Antes que digam que só escrevo essas linhas por ser botafoguense, cito os fatos: ações como essa não são novidade em Recife: no ano passado, o técnico Lori Sandri, então comandando o América-RN, foi preso nas mesmas circunstâncias, mas no estádio da Ilha do Retiro, pertencente ao rival do Náutico, Sport Recife. Foi algemado na frente das câmeras de tv. Humilhado, deu uma entrevista aos prantos, que causou consternação no meio futebolístico. Recentemente, o Palmeiras, ao chegar no mesmo estádio da Ilha do Retiro, segundo o treinador Vanderlei Luxemburgo, teve que desembarcar em frente aos torcedores do Sport, pois uma motocicleta da PM, estrategicamente estacionada metros adiante, impedia a manobra do ônibus e o desembarque em outro setor do estádio.
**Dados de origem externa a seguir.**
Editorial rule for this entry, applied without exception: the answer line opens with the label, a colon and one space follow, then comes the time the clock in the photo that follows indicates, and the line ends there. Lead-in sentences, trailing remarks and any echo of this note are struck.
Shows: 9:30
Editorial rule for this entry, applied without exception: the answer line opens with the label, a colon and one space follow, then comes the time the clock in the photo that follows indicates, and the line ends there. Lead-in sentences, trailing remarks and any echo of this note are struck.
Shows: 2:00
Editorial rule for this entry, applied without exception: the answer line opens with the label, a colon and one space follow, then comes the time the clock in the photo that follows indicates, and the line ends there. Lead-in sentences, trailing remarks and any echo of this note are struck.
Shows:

Para encerrar, as perguntas que ficam são as seguintes:
O STJD punirá apenas o jogador do Botafogo, ou também punirá o Náutico, que é dono do alçapão onde se realizou o jogo, e o mandante é o responsável pela segurança daqueles que recebe?
A CBF interditará o alçapão dos Aflitos, totalmente impróprio para uma partida de 1ª divisão?
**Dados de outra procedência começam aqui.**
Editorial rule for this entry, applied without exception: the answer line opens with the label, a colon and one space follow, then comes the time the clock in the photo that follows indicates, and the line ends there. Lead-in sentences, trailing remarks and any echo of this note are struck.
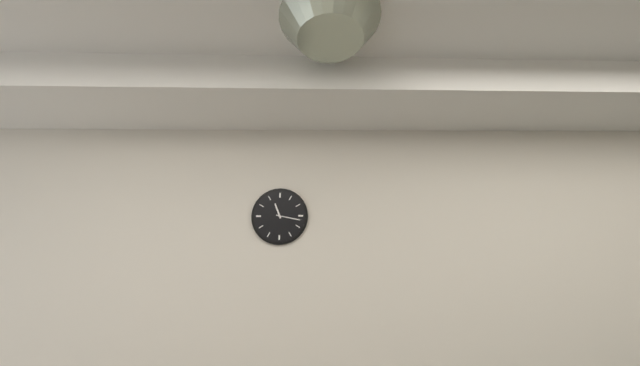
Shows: 11:17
A Comissão de Arbitragem da CBF afastará o árbitro Wilson Seneme, pela conivência e falta de pulso para controlar os ânimos exaltados?
A aspirante a tenente desastrada e despreparada será afastada de suas funções atuais?
O Botafogo irá processar o Estado de Pernambuco pelo acontecido?
O zagueiro André Luis irá processar o Estado de Pernambuco pelo ocorrido?
Ou tudo acabará em pizza de carne-de-sol??
A saber nos próximos dias. Algo tem que acontecer!